**The problem**
Lines holding the word "worn" are the ones to copy from the data below.

**Recorded information**
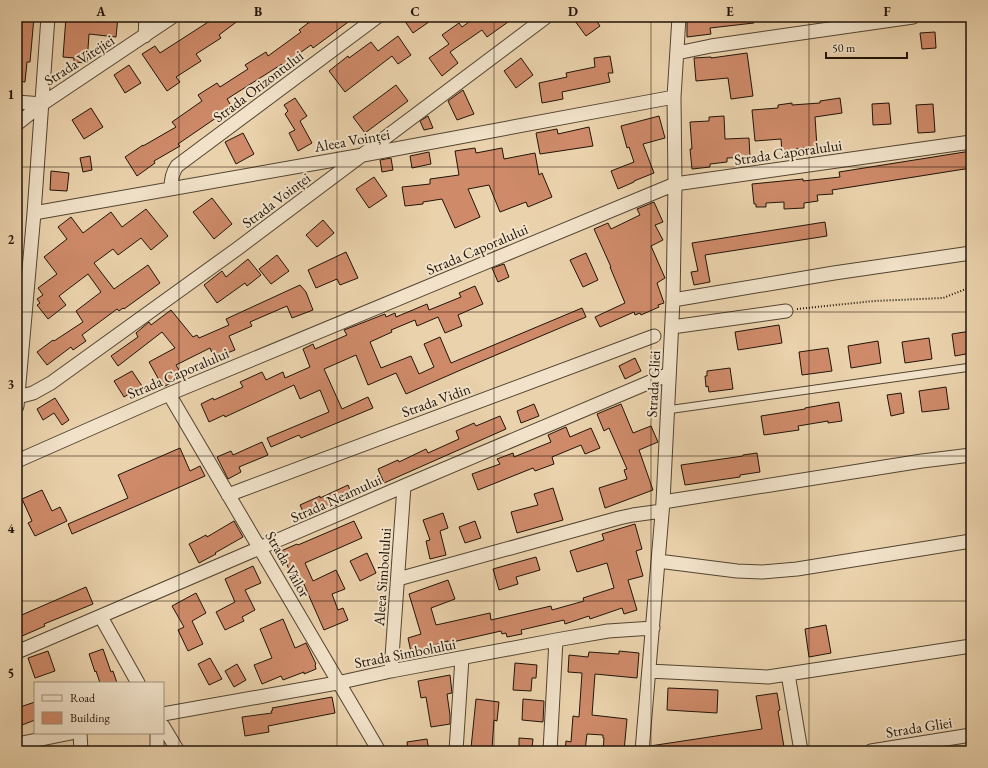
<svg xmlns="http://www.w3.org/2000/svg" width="988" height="768" viewBox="0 0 988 768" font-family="'EB Garamond',serif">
<rect width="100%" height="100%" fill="#ead2ac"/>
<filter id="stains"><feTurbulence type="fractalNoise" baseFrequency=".005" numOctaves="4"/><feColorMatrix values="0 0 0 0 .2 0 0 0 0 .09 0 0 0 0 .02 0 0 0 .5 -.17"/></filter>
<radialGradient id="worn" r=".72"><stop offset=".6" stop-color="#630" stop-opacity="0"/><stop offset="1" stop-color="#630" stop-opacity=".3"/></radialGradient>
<path fill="#ce8a69" stroke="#211408" d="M17 17H34L30 62H27L25 82 17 81Z
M66 17H118L116 37 89 34 87 63 74 62V58L63 57Z
M216 17H243L219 35 221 38 196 54 201 61 176 77 180 82 167 91 142 54 155 46 160 53Z
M316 17H355L313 48 311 45 283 65 282 64 227 99 232 107 178 144 180 146 154 161 155 163 137 176 125 157 143 145V146L176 127 172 122 202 101 198 95 217 83 220 87 248 69 245 65 266 52 268 56 301 32 299 30Z
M402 17H436L413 33Z
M476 17H515L487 37 482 30 450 52 458 63 442 76 429 58 449 44 442 35 459 23 462 27Z
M572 17H594L600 26 586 36Z
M707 17H753L754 23 710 28 711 34 687 37V19Z
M935 32 936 48 922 49 920 33Z
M398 36 411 55 398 64 392 56 345 92 329 71 348 56 349 58 371 42 378 51Z
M747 53 753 96 731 99 728 78 696 81 694 58 711 57V58Z
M610 56 613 73H608L610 82 562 92 563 99 542 103 539 83 567 77 566 73 595 67 594 58Z
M521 58 533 75 516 88 504 71Z
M129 65 141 83 125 93 114 75Z
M396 85 408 101 365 133 353 117Z
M463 90 474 114 457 120 448 101Z
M295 98 307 116 300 121 312 143 298 151 289 133 295 130 285 114 288 111 284 105Z
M840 98 842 113 815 117 817 147 796 149V152L782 153 781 139 755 141 752 110 778 108V105L792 103V105L820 103V101Z
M889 103 891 124 873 125 872 104Z
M933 104 935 132 918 133 916 105Z
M91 108 103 127 84 139 72 120Z
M428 116 433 128 424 130 420 121Z
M659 116 665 138 643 144 654 173 634 181V182L618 189 611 171 634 162 629 147 627 148 621 126Z
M724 116 725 139 749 138 750 157 727 158V162L710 164V167L692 169 690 149H692L690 122 709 121V117Z
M589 127 593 146 540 154 536 133 557 129 558 134Z
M243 133 254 154 236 164 225 142Z
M475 148 476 153 502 148 504 159 535 153 539 175 542 173 552 197 528 207 526 202 500 212 489 185 468 189 480 217 455 228 442 199 423 202V204L405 206 402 187 430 184V179L459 175 455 151Z
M971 151V168L832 190 833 194 817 195 818 201 804 203V208L784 209V202L766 203V207H756V204H754L752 184 803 179V181L840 177 839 172Z
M429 152 431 164 412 168 410 156Z
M90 156 92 170 83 172 80 158Z
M391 158 393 170 382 172 380 160Z
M51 171 69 173 67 191 50 190Z
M374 177 387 196 369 208 356 189Z
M212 198 232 224 214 239 193 212Z
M654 202 663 222 655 225 663 240 651 246 665 278 657 283 664 303 658 305 659 307 641 315 640 313 635 315 634 312 600 327 595 317 625 303 610 267H611L594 229 608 223 611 229 640 215 637 209Z
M146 209 168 236 151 250 141 238 118 255 113 249 94 263 114 289 148 265 160 283 124 309 123 308 119 311 117 309 82 335 86 341 73 350 71 347 47 365 37 352 53 340 54 341 83 322 76 311 101 292 88 274 59 296 66 305 48 319 37 305 40 303 37 299 43 295 38 288 57 274 44 257 67 239 58 227 71 217 83 233 111 212 122 227Z
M323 220 334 233 317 247 306 235Z
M825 222 827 236 705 255 710 282 694 285 691 272 698 271 692 243Z
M346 252 358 278 340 285 337 279 316 288 308 270Z
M586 253 598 280 583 287 570 260Z
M277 255 289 271 271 284 259 269Z
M248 259 261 275 247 286 245 283 217 303 204 285 222 271 226 277Z
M504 264 509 277 498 282 492 268Z
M300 285 306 292 313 310 292 318 287 306 250 322 252 326 229 336 235 350 214 358 210 348 176 365 183 377 163 387 149 362 175 348 162 332 118 366 111 356 138 337 136 333 149 322 151 325 171 310 193 337 197 335 199 338 229 325 226 319Z
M475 286 483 304 458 315 462 326 445 333 438 317 417 326 415 320 391 330 392 332 370 342 381 368 411 356 419 374 434 367 424 344 440 337 451 363 582 308 586 317 463 369 406 394 396 373 368 385 356 355 324 369 342 409 368 397 373 408 301 438 299 435 271 447 267 438 329 412 320 390 300 399 294 385 225 417 224 415 209 422 201 404 213 398 214 400 243 387 240 382 262 372 266 380 283 372 285 378 310 367 303 349 313 344 315 349 347 335 344 330 385 314 386 317 395 313 396 317 427 304 429 310 461 297 459 293Z
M779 325 782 343 738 350 735 332Z
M971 331V353L955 356 952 334Z
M929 338 932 359 905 363 902 342Z
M878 341 881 363 851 368 848 346Z
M828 348 832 371 802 375 799 352Z
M635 358 641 371 625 379 619 366Z
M730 368 733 389 709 392 708 386 706 387 705 376H707V371Z
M132 371 142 386 124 397 114 381Z
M946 387 949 409 922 412 919 391Z
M901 393 904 413 891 416 887 395Z
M55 398 69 420 62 425 54 413 43 420 37 409Z
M839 402 842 421 828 423V421L798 426 799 430 764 435 761 416 805 409V408Z
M534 404 539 416 521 423 517 411Z
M621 404 633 433 651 426 658 442 639 450 653 490 605 508 599 488 627 479 624 470 627 469 609 428 604 431 597 414Z
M500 416 506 429 384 483 378 469 398 460 399 462 426 449 428 453 459 439 456 431 474 423 476 426Z
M566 427 570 437 591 428 600 448 585 454 581 445 552 457 554 464 535 471 533 468 478 490 472 474 500 464 497 459 513 453 514 457 551 442 548 435Z
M262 442 268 455 239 467 241 472 228 479 217 457 231 451 233 455Z
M180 448 190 471 200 466 205 476 72 534 68 524 128 498 118 475Z
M757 453 760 472 740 475V477L726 479 685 485 681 465 743 456V455Z
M348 485 353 497 333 507 332 505 306 518 300 505 320 496V498Z
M553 488 563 520 517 533 511 512 538 505 534 494Z
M42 490 52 511 60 507 67 521 35 536 28 523 32 521 22 499Z
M443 513 448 528 440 531 446 555 430 559 426 541 430 540 423 520Z
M234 521 243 537 215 553 216 554 199 563 189 544 206 535 207 537Z
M354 521 362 538 305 563 313 581 336 570 345 589 332 594 338 610 343 608 348 620 324 630 299 573 292 576 281 551 297 544 298 545Z
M475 521 481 538 465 543 459 527Z
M635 524 642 549 636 551 643 576 628 580 637 610 624 614 622 608 590 619 589 616 565 624 564 620 521 630 522 634 507 637 506 633 502 634 501 631 448 643V641L411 652 408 638 421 634 409 594 448 580 455 599 431 608 436 625 490 613 491 620 551 606 552 610 584 601 583 598 614 588 607 563 577 572 570 551 604 540 602 534Z
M367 553 376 573 360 581 350 561Z
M536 557 540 570 516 577 518 584 499 590 493 569Z
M253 566 261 583 245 590 255 610 242 617 244 621 225 630 216 612 235 602 225 579Z
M86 587 93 604 44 624 45 626 22 636 17 623V617Z
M196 593 206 613 192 621 203 644 188 651 178 630 184 627 172 606Z
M283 619 295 648 306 643 316 664 315 665 316 669 304 674V672L283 680 281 676 262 684 254 665 272 658 260 629Z
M826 625 831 653 809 657 805 629Z
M103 649 111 672 113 671 117 683H100L96 671 95 672 89 654Z
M48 651 55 671 35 678 28 658Z
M619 651 639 653 637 678 595 674 592 715 627 719 624 751H603L604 738H603V735L587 734 585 751H565L566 741 571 742 573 716 579 717 582 673 568 672 569 655 588 657 589 652 619 654Z
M210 658 222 679 209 685 198 664Z
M515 663 537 665 536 678H532L531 691 513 690Z
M237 664 246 680 234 687 225 671Z
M450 675 452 693 447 694 450 715V724L431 727 426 697 421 698 418 681Z
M668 688 718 690 717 713 667 710Z
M777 693 780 710 778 711 784 747 757 751H650V746L762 729 756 696Z
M332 697 335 713 268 726 269 732 245 736 242 717 272 713 271 711 273 710 272 708Z
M476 699 499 702 497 721 494 720 492 749 471 748Z
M523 699 544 701 543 722 522 720Z
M35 702V720L22 725 17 708Z
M519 738 533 739 532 748H519Z
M427 739 429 751H408L407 742Z"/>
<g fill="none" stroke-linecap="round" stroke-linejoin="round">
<defs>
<path id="service" d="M17 284H28
M667 410 971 367"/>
<path id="minor" d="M145 36 146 17
M677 53 711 46 913 17
M17 102 42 104
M17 124 42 104 172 17
M171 188C171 180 172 173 177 166L377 17
M34 213 363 155 674 97
M673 300 834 273 971 253
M672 327 786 311
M169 394 379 751
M18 397 33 393 51 383 237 249 546 17
M17 406 34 213 48 17
M17 461 169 394 675 184 971 142
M228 495 654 336
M663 502 922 461 971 455
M658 561 737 571 762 572 797 569 971 541
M398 579 619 518 633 515 662 511
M101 617 138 683
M17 652 404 486 669 374
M391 671 404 486
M649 671 768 677 971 646
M788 674 801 751
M163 714 337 683 391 671 556 640 608 631 653 628
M163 726 178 751
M80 733 81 751
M157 733V751
M17 744 71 733
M456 751 462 658
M550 751 556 640
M642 751 663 502 673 300 675 184 674 97 679 17
M871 751 971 735"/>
</defs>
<use href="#service" stroke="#534431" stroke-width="9"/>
<use href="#minor" stroke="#534431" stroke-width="15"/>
<path stroke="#211408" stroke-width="2" stroke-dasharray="1 2" stroke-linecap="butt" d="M797 309 874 301 943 298 971 287"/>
<use href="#service" stroke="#f1e2c9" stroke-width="7"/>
<use href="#minor" stroke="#f1e2c9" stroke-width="13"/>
</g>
<path fill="none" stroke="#211408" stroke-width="1" stroke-opacity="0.55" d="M179 17V751M337 17V751M494 17V751M651 17V751M809 17V751M17 167H971M17 312H971M17 456H971M17 601H971"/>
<g text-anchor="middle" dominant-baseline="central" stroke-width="4" stroke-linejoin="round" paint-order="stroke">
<g font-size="15" fill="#211408" stroke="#f1e2c9">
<text transform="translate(79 60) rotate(-33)">Strada Vitejiei</text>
<text transform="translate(258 86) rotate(-37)">Strada Orizontului</text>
<text transform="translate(352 140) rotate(-10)">Aleea Voinței</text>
<text transform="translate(788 152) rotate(-8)">Strada Caporalului</text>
<text transform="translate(276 200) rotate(-37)">Strada Voinței</text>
<text transform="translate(477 249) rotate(-23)">Strada Caporalului</text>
<text transform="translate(178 373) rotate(-23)">Strada Caporalului</text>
<text transform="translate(653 384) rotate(-87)">Strada Gliei</text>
<text transform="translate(436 400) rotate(-20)">Strada Vidin</text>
<text transform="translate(336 498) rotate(-24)">Strada Neamului</text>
<text transform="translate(288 564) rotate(60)">Strada Văilor</text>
<text transform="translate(382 577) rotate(-86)">Aleea Simbolului</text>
<text transform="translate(405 653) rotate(-11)">Strada Simbolului</text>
<text transform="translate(919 727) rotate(-9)">Strada Gliei</text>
</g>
</g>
<rect width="988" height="768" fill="none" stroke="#ead2ac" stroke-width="44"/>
<rect x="34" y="682" width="130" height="52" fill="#f1e2c9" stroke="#9e907c"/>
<rect x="42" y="695" width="20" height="6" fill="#f1e2c9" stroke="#9e907c"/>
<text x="70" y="702" font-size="12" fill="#211408">Road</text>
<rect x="42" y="712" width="20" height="12" fill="#ce8a69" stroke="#9e907c"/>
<text x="70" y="722" font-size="12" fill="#211408">Building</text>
<path d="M826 52v6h81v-6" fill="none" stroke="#211408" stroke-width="2"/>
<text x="832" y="52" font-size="12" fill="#211408" stroke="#f1e2c9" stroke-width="3" paint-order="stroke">50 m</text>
<rect x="22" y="22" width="944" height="724" fill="none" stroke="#211408" stroke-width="1.5"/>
<g font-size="13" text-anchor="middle" font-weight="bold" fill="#211408">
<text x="101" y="16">A</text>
<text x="258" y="16">B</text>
<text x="415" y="16">C</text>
<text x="573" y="16">D</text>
<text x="730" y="16">E</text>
<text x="887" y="16">F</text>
<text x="11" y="99">1</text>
<text x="11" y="244">2</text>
<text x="11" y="389">3</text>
<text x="11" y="533">4</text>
<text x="11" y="678">5</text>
</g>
<rect width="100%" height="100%" filter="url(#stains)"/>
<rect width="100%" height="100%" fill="url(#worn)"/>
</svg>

**Completed task**
<radialGradient id="worn" r=".72"><stop offset=".6" stop-color="#630" stop-opacity="0"/><stop offset="1" stop-color="#630" stop-opacity=".3"/></radialGradient>
<rect width="100%" height="100%" fill="url(#worn)"/>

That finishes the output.